**TASK OBJECTIVE:**
Could you express the listing below as a Markdown table with a Row column numbering each line and a Line column holding the line itself, leaving out any blank lines?

**Measuring device readout data:**
———

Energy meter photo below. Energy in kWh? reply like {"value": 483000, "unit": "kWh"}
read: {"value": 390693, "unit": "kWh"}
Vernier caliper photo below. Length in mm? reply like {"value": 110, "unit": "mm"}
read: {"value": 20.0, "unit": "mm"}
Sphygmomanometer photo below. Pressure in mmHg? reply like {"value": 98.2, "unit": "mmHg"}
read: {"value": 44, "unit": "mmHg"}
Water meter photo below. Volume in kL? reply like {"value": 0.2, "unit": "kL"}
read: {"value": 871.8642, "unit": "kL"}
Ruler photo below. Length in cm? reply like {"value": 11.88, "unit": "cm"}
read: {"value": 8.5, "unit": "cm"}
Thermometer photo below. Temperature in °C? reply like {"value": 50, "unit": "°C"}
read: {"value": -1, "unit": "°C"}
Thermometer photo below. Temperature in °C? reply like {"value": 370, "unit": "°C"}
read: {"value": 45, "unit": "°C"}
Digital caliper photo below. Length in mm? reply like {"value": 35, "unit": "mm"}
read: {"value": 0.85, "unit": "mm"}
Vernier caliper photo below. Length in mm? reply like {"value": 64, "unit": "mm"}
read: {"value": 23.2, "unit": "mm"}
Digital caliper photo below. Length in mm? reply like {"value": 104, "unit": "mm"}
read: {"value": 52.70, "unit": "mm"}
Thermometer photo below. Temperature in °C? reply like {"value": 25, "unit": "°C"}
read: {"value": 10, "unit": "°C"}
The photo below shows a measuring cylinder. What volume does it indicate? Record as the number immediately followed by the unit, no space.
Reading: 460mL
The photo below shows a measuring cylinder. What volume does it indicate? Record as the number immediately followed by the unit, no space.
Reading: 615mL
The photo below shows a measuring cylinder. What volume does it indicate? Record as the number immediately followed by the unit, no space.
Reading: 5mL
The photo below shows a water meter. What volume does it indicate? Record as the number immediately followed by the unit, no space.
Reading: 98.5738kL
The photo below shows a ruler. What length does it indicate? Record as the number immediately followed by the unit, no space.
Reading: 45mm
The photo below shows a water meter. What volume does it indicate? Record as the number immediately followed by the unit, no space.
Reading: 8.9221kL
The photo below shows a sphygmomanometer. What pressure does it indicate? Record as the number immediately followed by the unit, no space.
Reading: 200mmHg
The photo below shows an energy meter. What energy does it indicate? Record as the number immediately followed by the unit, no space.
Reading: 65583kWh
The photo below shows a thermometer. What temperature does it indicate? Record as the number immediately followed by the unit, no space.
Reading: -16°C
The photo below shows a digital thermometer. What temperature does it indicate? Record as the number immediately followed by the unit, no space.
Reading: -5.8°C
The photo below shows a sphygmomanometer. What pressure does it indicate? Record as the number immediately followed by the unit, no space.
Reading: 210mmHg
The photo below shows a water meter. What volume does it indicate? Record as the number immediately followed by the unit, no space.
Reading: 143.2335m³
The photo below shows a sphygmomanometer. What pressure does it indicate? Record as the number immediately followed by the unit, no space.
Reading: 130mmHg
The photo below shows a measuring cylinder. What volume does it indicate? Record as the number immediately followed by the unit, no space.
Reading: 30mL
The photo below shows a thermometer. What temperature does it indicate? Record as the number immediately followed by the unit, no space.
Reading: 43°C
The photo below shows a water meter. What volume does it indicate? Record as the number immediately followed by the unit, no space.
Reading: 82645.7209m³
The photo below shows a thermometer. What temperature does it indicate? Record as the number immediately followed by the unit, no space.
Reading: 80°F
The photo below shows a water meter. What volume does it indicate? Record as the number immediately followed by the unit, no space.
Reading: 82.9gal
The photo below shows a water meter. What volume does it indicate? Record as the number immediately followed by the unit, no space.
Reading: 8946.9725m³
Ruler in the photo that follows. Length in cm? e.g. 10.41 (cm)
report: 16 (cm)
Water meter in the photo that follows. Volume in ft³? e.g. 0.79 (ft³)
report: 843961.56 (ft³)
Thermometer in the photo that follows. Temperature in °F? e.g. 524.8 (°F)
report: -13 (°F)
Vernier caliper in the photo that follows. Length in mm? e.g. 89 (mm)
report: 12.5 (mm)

———

**EXERCISE SOLUTION:**
| Row | Line |
|---|---|
| 1 | Energy meter photo below. Energy in kWh? reply like {"value": 483000, "unit": "kWh"} |
| 2 | read: {"value": 390693, "unit": "kWh"} |
| 3 | Vernier caliper photo below. Length in mm? reply like {"value": 110, "unit": "mm"} |
| 4 | read: {"value": 20.0, "unit": "mm"} |
| 5 | Sphygmomanometer photo below. Pressure in mmHg? reply like {"value": 98.2, "unit": "mmHg"} |
| 6 | read: {"value": 44, "unit": "mmHg"} |
| 7 | Water meter photo below. Volume in kL? reply like {"value": 0.2, "unit": "kL"} |
| 8 | read: {"value": 871.8642, "unit": "kL"} |
| 9 | Ruler photo below. Length in cm? reply like {"value": 11.88, "unit": "cm"} |
| 10 | read: {"value": 8.5, "unit": "cm"} |
| 11 | Thermometer photo below. Temperature in °C? reply like {"value": 50, "unit": "°C"} |
| 12 | read: {"value": -1, "unit": "°C"} |
| 13 | Thermometer photo below. Temperature in °C? reply like {"value": 370, "unit": "°C"} |
| 14 | read: {"value": 45, "unit": "°C"} |
| 15 | Digital caliper photo below. Length in mm? reply like {"value": 35, "unit": "mm"} |
| 16 | read: {"value": 0.85, "unit": "mm"} |
| 17 | Vernier caliper photo below. Length in mm? reply like {"value": 64, "unit": "mm"} |
| 18 | read: {"value": 23.2, "unit": "mm"} |
| 19 | Digital caliper photo below. Length in mm? reply like {"value": 104, "unit": "mm"} |
| 20 | read: {"value": 52.70, "unit": "mm"} |
| 21 | Thermometer photo below. Temperature in °C? reply like {"value": 25, "unit": "°C"} |
| 22 | read: {"value": 10, "unit": "°C"} |
| 23 | The photo below shows a measuring cylinder. What volume does it indicate? Record as the number immediately followed by the unit, no space. |
| 24 | Reading: 460mL |
| 25 | The photo below shows a measuring cylinder. What volume does it indicate? Record as the number immediately followed by the unit, no space. |
| 26 | Reading: 615mL |
| 27 | The photo below shows a measuring cylinder. What volume does it indicate? Record as the number immediately followed by the unit, no space. |
| 28 | Reading: 5mL |
| 29 | The photo below shows a water meter. What volume does it indicate? Record as the number immediately followed by the unit, no space. |
| 30 | Reading: 98.5738kL |
| 31 | The photo below shows a ruler. What length does it indicate? Record as the number immediately followed by the unit, no space. |
| 32 | Reading: 45mm |
| 33 | The photo below shows a water meter. What volume does it indicate? Record as the number immediately followed by the unit, no space. |
| 34 | Reading: 8.9221kL |
| 35 | The photo below shows a sphygmomanometer. What pressure does it indicate? Record as the number immediately followed by the unit, no space. |
| 36 | Reading: 200mmHg |
| 37 | The photo below shows an energy meter. What energy does it indicate? Record as the number immediately followed by the unit, no space. |
| 38 | Reading: 65583kWh |
| 39 | The photo below shows a thermometer. What temperature does it indicate? Record as the number immediately followed by the unit, no space. |
| 40 | Reading: -16°C |
| 41 | The photo below shows a digital thermometer. What temperature does it indicate? Record as the number immediately followed by the unit, no space. |
| 42 | Reading: -5.8°C |
| 43 | The photo below shows a sphygmomanometer. What pressure does it indicate? Record as the number immediately followed by the unit, no space. |
| 44 | Reading: 210mmHg |
| 45 | The photo below shows a water meter. What volume does it indicate? Record as the number immediately followed by the unit, no space. |
| 46 | Reading: 143.2335m³ |
| 47 | The photo below shows a sphygmomanometer. What pressure does it indicate? Record as the number immediately followed by the unit, no space. |
| 48 | Reading: 130mmHg |
| 49 | The photo below shows a measuring cylinder. What volume does it indicate? Record as the number immediately followed by the unit, no space. |
| 50 | Reading: 30mL |
| 51 | The photo below shows a thermometer. What temperature does it indicate? Record as the number immediately followed by the unit, no space. |
| 52 | Reading: 43°C |
| 53 | The photo below shows a water meter. What volume does it indicate? Record as the number immediately followed by the unit, no space. |
| 54 | Reading: 82645.7209m³ |
| 55 | The photo below shows a thermometer. What temperature does it indicate? Record as the number immediately followed by the unit, no space. |
| 56 | Reading: 80°F |
| 57 | The photo below shows a water meter. What volume does it indicate? Record as the number immediately followed by the unit, no space. |
| 58 | Reading: 82.9gal |
| 59 | The photo below shows a water meter. What volume does it indicate? Record as the number immediately followed by the unit, no space. |
| 60 | Reading: 8946.9725m³ |
| 61 | Ruler in the photo that follows. Length in cm? e.g. 10.41 (cm) |
| 62 | report: 16 (cm) |
| 63 | Water meter in the photo that follows. Volume in ft³? e.g. 0.79 (ft³) |
| 64 | report: 843961.56 (ft³) |
| 65 | Thermometer in the photo that follows. Temperature in °F? e.g. 524.8 (°F) |
| 66 | report: -13 (°F) |
| 67 | Vernier caliper in the photo that follows. Length in mm? e.g. 89 (mm) |
| 68 | report: 12.5 (mm) |